The dawn should have brought a steady brightening into day; instead, the light seemed to be failing and the dark growing stronger.

“I wish I could tell you something more,” Hawk said softly.

Tessa looked at him for a moment, and then she took his arm and turned him toward her. “You’ve told me enough. We’d better get started.”

HAWK CHOSE THEIR PATH. They could have turned either way along the riverbank, but his instincts sent them right, upriver toward the faint brightness of the sunrise. The rain fell steadily, but not in sheets, only as something slightly damper than a mist. Rain of any sort was unusual, and particularly so for any length of time. But it rained all morning as they traveled, and into the afternoon. The river followed a mostly straight course, and they were able to stay within sight of it as they walked the bluff. They saw no other traffic on the river and no sign of life on the banks. The land stretched away about them—hills and forests, fields and meadows dotted with rocky monoliths, and in the distance huge, barren mountains.

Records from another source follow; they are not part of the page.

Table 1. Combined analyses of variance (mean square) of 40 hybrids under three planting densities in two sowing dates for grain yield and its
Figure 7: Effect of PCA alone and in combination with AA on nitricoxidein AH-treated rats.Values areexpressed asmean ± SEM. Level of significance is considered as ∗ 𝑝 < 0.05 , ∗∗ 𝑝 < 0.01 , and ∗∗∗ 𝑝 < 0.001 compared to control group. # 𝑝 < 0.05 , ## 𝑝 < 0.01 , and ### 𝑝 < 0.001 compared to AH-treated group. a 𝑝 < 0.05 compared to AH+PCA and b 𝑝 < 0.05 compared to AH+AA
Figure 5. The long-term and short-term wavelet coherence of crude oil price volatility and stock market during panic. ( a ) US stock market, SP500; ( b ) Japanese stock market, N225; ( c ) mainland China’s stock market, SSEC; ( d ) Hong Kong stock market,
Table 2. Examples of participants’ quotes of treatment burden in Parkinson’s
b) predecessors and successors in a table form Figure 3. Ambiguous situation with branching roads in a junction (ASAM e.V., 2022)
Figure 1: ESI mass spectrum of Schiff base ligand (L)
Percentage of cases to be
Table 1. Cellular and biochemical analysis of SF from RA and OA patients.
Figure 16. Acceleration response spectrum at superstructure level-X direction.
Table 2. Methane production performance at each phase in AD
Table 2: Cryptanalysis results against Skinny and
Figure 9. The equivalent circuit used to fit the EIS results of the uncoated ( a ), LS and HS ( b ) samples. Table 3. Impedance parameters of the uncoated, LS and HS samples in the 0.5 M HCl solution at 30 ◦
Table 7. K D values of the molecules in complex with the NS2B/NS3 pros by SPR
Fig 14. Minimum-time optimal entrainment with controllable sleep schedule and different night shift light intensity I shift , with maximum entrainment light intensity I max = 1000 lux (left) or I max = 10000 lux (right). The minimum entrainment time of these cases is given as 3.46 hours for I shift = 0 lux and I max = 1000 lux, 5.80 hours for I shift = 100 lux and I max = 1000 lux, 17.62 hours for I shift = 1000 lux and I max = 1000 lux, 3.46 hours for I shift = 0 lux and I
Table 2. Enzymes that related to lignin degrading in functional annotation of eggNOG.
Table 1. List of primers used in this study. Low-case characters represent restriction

By early afternoon, Hawk was beginning to wonder if he had made a mistake.

It bothered him that the King of the Silver River had deposited him back in the world with no clear idea of where he was supposed to go. It was difficult enough coming to terms with the idea that he wasn’t entirely human, that he was in part, at least, a creature of Faerie, imbued with wild magic and the promise of performing an impossible feat. How he was supposed to find and lead thousands of people—children, in particular—to safety, to the gardens from which he had been sent, was difficult to imagine, no matter what anyone said. At least he should have been given a better idea of how and where he was supposed to undertake this task.

Instead he was in a foreign place, not even Seattle and Pioneer Square, the only home he had ever known. He was separated from the Ghosts, his only family, and told that his memories of his early life of growing up in Oregon were not real. All he had to sustain him was his dog and the girl he loved.